Recorded information Block Start

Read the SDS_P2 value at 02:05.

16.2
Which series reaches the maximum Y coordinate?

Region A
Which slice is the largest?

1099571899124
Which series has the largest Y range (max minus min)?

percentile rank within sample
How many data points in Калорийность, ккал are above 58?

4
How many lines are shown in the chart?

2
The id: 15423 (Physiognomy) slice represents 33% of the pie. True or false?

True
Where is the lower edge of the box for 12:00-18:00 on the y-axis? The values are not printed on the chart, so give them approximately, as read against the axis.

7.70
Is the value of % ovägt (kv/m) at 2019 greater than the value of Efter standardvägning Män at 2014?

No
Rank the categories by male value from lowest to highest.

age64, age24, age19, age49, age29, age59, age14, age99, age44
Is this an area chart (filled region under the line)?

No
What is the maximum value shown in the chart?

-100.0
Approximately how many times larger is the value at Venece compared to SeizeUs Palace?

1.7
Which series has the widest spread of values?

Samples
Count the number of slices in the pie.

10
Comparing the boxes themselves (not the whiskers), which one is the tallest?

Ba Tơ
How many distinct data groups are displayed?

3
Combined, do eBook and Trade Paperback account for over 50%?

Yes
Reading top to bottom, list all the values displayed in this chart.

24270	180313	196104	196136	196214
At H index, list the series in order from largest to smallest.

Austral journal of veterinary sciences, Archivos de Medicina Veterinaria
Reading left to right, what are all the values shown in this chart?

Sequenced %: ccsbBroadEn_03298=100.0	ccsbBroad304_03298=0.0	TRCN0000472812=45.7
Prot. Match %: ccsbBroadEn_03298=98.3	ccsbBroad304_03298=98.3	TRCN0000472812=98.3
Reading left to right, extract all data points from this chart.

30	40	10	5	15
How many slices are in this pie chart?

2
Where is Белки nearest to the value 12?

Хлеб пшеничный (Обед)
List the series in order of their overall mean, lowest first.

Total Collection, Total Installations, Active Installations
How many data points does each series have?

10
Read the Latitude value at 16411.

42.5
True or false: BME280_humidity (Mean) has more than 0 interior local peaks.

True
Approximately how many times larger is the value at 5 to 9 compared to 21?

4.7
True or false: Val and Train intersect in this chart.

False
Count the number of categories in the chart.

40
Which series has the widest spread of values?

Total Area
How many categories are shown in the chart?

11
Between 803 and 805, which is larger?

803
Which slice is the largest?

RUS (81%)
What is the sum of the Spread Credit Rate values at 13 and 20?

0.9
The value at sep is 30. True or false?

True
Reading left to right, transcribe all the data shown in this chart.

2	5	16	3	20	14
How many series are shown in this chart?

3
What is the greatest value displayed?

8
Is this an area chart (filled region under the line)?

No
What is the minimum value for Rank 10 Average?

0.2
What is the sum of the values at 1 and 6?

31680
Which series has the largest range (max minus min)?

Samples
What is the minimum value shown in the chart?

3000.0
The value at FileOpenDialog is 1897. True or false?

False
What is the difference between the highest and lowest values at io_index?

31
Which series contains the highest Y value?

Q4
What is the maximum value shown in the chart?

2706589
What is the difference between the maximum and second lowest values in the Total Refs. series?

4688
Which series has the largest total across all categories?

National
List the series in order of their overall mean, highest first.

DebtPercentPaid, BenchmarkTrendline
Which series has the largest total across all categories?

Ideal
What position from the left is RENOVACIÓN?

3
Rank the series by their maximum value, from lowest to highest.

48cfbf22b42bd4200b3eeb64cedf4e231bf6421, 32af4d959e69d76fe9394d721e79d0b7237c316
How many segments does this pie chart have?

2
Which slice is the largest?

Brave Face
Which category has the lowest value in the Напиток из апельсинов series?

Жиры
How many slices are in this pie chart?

Recorded information Block End

Pull out each line in the records above that contains the word "Reading", and list them.

_Task response:_
Reading top to bottom, list all the values displayed in this chart.
Reading left to right, what are all the values shown in this chart?
Reading left to right, extract all data points from this chart.
Reading left to right, transcribe all the data shown in this chart.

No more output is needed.